━━━━━ TEXTO EN ESTUDIO
Han sido, mal que nos pese, 365 apretados días en los que hemos aprendido de golpe lo que cuesta vivir y lo poco que se tarda en enfermar y en morir. También lo difícil que es para muchos perseverar en los buenos propósitos, esos que se airearon en los balcones, pero que muy pronto se olvidaron para retomar irresponsablemente el pulso de ciertas costumbres festivas que han incidido negativamente en la sociedad. La solidaridad se mide por la prudencia y el cuidado de los que tenemos cerca y lejos, los que nos han precedido y alumbran con sus canas la historia y los que un día formarán parte de ese admirable colectivo que se ha ido, y que lo dio todo por sus hijos en medio de grandes dificultades y carencias.
En la retina del mundo, que es como un ojo ciclópeo que abarca los recodos de la tierra, se recordará siempre la entrega y sacrificio de los sanitarios y de quienes desde sus humildes y ocultos espacios sembraron de esperanza todas las calles y caminos con su generosidad y heroico sacrificio. A todos ellos gracias.
━━━━━━━━━━
Según el texto en estudio, ¿por qué se mide la solidaridad?
━━━━━ EXTRACTO DE DATOS
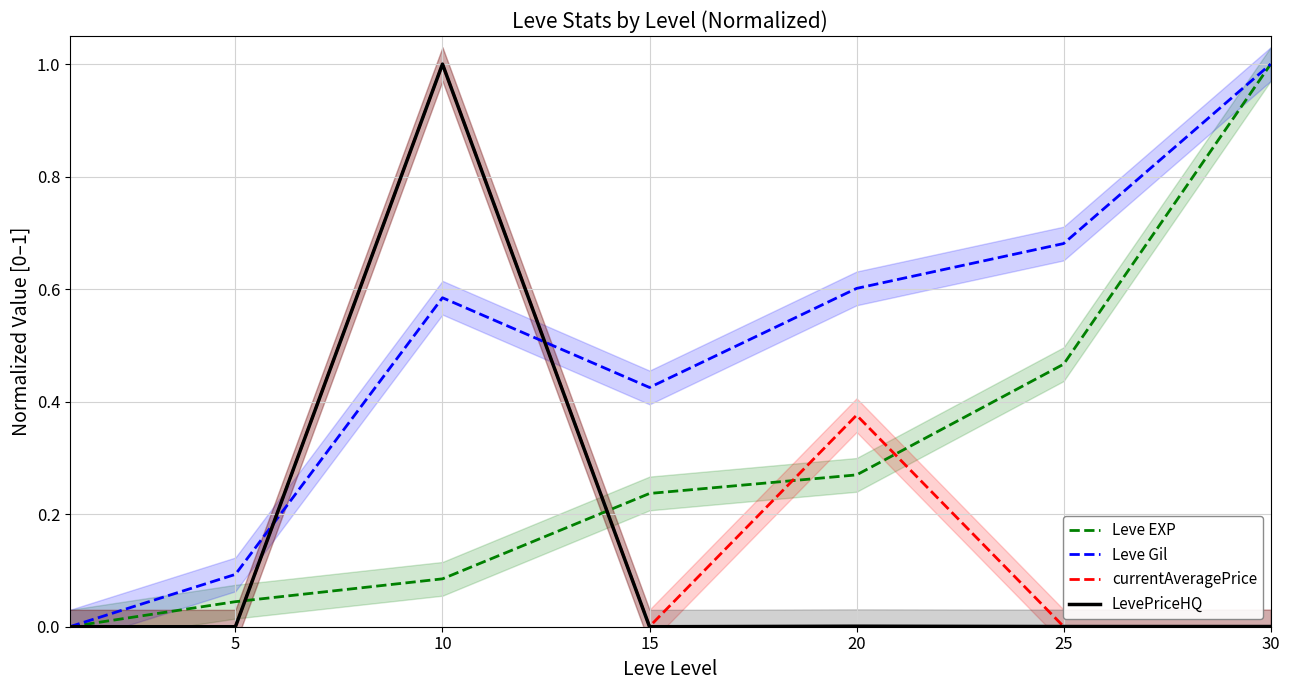

At 10, list the series in order from smallest to largest.

Leve EXP, Leve Gil, currentAveragePrice, LevePriceHQ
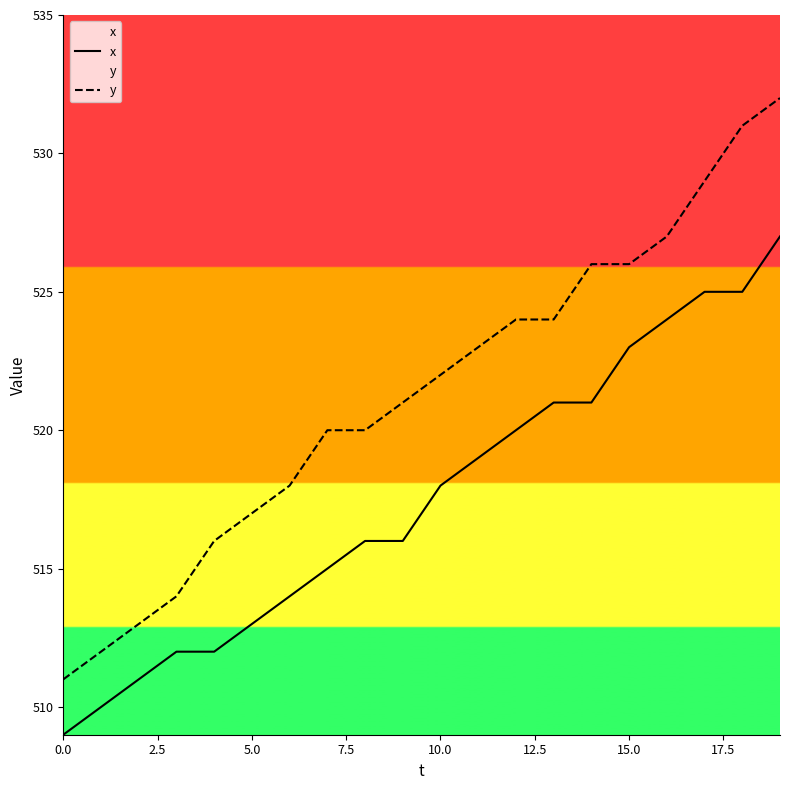

What is the value of the x point at the 19th from the left?

525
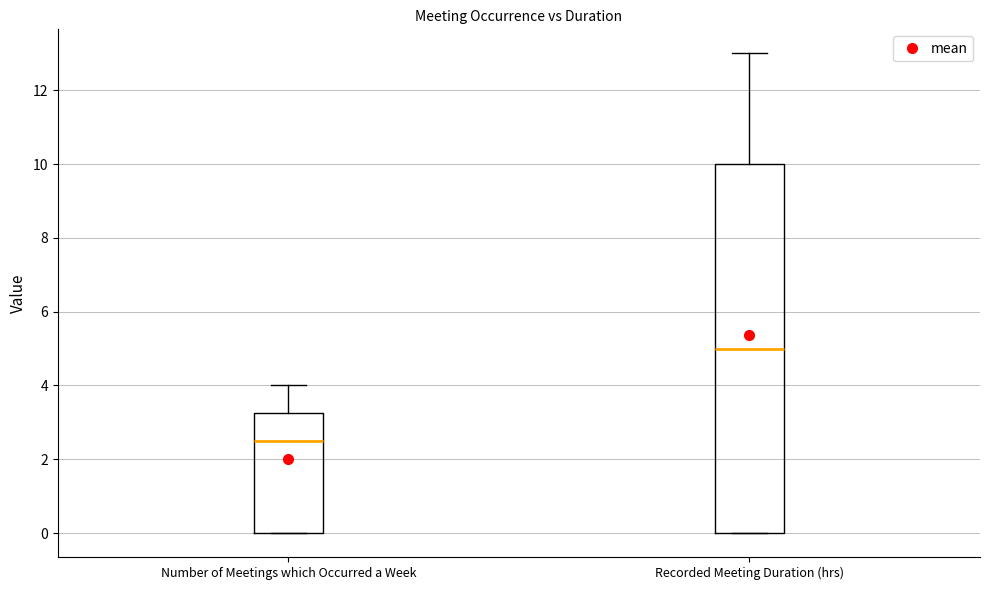

Reading left to right, read every box against the y-axis: the position of its median line, the range the box covers, and the ends of its whiskers. The values are not printed on the chart, so give them approximately, as read against the axis.

Number of Meetings which Occurred a Week: median 2.6, box 0.0 to 3.2, whiskers 0.0 to 4.0
Recorded Meeting Duration (hrs): median 5.0, box 0.0 to 10.0, whiskers 0.0 to 13.0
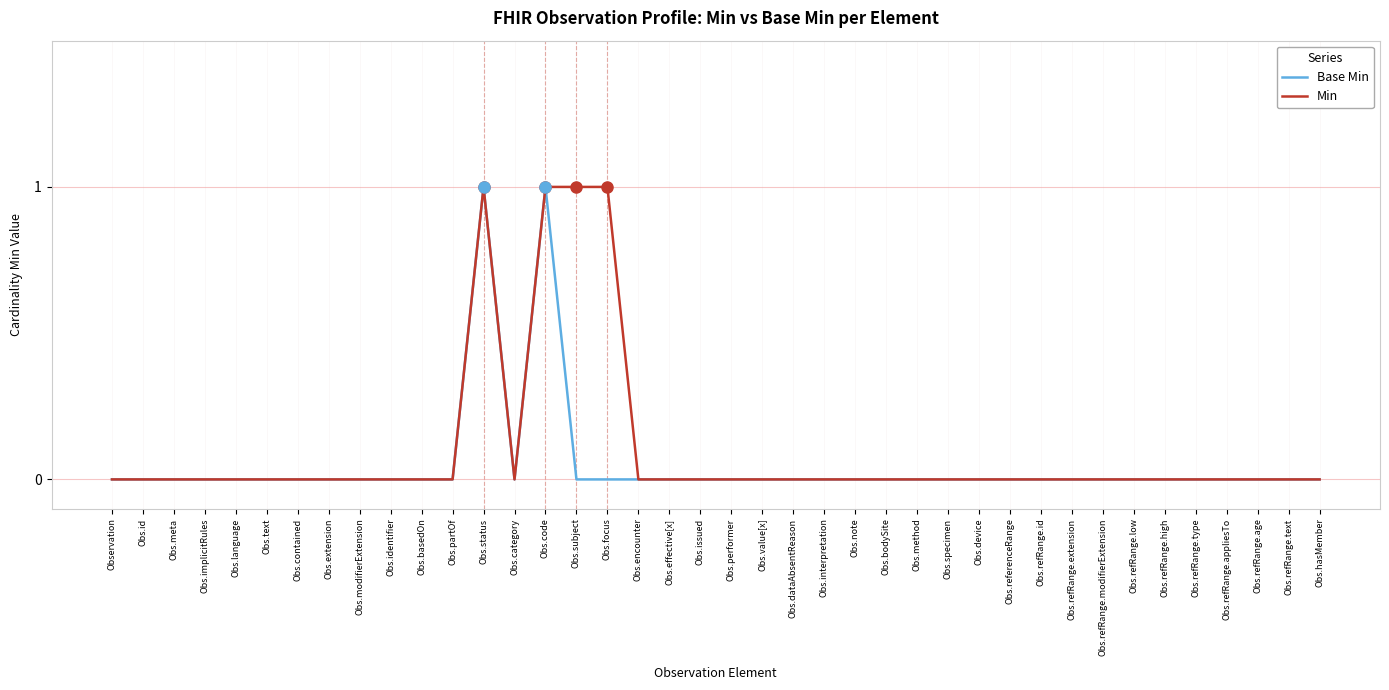

What position from the right is Obs.issued?

21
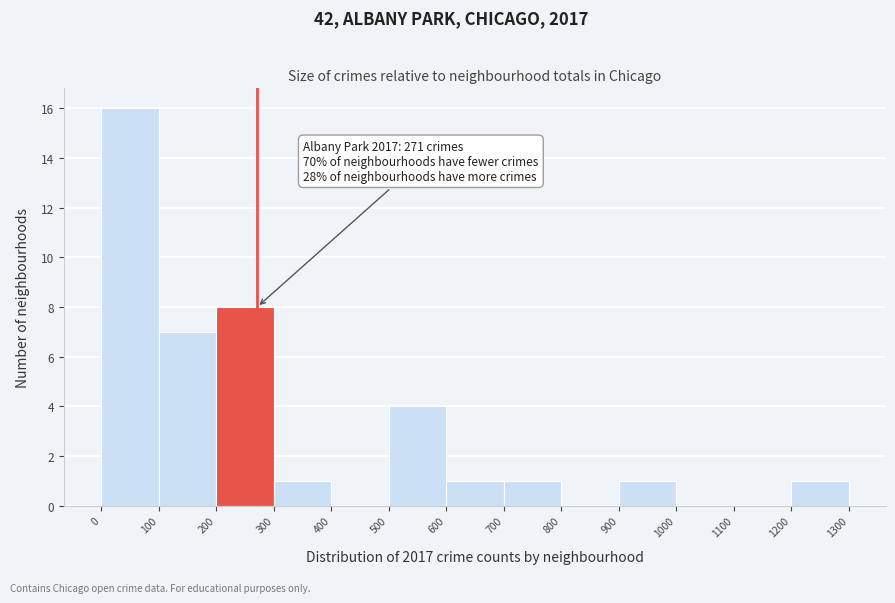

Over which range of the x-axis is the bar tallest?

0 to 100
━━━━━━━━━━
> _SOLUCIÓN PROPUESTA_
Por la prudencia y el cuidado de los que tenemos cerca y lejos.